Za to, że my katolicy, paliliśmy naszych heretyków, albigensów, husytów, luteranów, hugenotów, protestantów, czarownice, no i Żydów, nie bardzo się wstydzimy. Ilu z tych spalonych, uduszonych, pomordowanych, stało się świętymi dla swych nowych religii – nie wiemy i nie interesuje nas to zbytnio.

Szanowny Igło – jedyni Żydzi, których dobrze znałem, to rodzina Perlów, o których napisałem w zasadzie wszystko. Najważniejsze dla mnie ostatnio jest to, że Hermana Perla spotkałem w indeksie “Strachu” i wyświetliły się te wspomnienia. O ile to ten sam Perl…

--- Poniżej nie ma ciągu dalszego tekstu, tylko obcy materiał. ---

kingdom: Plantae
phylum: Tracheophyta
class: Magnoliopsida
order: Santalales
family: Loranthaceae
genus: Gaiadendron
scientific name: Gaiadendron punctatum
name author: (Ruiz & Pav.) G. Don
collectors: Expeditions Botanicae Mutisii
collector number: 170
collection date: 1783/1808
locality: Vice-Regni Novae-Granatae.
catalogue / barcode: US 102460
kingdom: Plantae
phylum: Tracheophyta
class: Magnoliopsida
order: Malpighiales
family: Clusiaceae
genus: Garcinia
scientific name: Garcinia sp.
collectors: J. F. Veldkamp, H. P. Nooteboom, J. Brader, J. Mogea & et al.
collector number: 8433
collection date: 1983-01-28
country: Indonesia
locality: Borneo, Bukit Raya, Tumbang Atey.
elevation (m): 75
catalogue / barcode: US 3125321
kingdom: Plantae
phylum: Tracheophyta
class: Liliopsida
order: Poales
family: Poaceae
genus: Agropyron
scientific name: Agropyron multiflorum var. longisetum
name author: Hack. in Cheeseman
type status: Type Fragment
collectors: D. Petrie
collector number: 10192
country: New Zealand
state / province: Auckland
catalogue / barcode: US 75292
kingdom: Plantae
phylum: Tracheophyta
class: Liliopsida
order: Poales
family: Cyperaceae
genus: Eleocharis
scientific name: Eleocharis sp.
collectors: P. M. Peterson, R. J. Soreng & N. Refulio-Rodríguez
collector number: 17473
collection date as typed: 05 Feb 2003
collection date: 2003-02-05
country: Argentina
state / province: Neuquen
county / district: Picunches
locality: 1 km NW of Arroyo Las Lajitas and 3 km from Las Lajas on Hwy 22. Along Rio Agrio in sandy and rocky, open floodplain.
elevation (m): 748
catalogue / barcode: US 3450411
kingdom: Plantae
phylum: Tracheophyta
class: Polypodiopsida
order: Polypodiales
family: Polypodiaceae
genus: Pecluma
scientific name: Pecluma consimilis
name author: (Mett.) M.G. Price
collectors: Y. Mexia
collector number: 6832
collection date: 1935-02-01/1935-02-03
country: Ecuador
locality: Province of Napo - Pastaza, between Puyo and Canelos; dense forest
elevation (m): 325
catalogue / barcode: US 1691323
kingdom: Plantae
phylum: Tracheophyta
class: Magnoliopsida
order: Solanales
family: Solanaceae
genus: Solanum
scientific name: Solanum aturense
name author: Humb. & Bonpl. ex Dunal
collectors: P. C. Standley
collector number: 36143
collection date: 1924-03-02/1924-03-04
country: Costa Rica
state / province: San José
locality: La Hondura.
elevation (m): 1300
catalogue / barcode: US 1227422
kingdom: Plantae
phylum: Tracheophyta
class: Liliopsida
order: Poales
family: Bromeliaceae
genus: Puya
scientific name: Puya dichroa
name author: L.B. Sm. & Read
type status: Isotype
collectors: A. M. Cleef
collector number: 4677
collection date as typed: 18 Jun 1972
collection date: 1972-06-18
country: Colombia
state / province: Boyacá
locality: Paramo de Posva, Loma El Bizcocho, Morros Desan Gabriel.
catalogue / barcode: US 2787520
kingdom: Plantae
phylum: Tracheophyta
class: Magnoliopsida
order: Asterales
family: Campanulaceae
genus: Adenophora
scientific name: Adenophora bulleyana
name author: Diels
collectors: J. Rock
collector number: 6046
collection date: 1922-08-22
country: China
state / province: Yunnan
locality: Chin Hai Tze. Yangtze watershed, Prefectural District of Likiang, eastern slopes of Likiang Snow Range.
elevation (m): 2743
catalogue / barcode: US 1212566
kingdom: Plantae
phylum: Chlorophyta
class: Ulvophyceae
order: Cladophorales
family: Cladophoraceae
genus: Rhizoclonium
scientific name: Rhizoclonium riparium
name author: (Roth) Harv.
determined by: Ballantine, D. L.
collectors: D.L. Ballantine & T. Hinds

W roku 1971 jechałem na obóz studencki do Francji. Korzystając z możliwości jakie dawał bilet kolejowy, wysiadaliśmy po drodze we Wiedniu, Wenecji, Weronie, Mediolanie, San Remo i Monte Carlo. W tym ostatnim, w pięknym parku opodal kasyna, spotkaliśmy dwie dziewczyny, które same nas zaczepiły, słysząc język polski. To były Izraelki. Jedna pochodziła z Anglii a druga była Polką z Wrocławia. Miło się nam rozmawiało, choć na początku nasza krajanka z przekąsem wspomniała o tym, że jako “gorsza” została wyproszona z Polski, co było nawiązaniem do marcowej nagonki antysemickiej. Szybko wyjaśniliśmy, że z wypraszaniem nie mieliśmy nic wspólnego i dla zgody wypiliśmy na parkowej ławce flaszeczkę żytniej. Dziewczyny były niezwykle sympatyczne i chętne do znajomości, które nie mogły się rozwinąć, bo następnego ranka my jechaliśmy do Nantes a one do Rzymu.

Znałem też matkę i syna, o których dużo później dowiedziałem się, że byli Żydami. On był przyjacielem mego ojca ze studiów, jego matka była dobrą znajomą mojej Mamy, którą dość często odwiedzaliśmy. Zwykli normalni Polacy. Pan Janusz podarował mi wspaniałe klasery znaczków, co skutkowało wieloletnią manią filatelistyczną. W 1968 skrywał, choć nie przed nami, zadowolenie z izraelskich sukcesów militarnych. Było to na tyle skuteczne, że nie zostali zmuszeni do wyjazdu do Syjamu. Niemniej dla mnie oni nie byli Żydami, bo ja zupełnie nie miałem świadomości ani wiedzy o ich pochodzeniu.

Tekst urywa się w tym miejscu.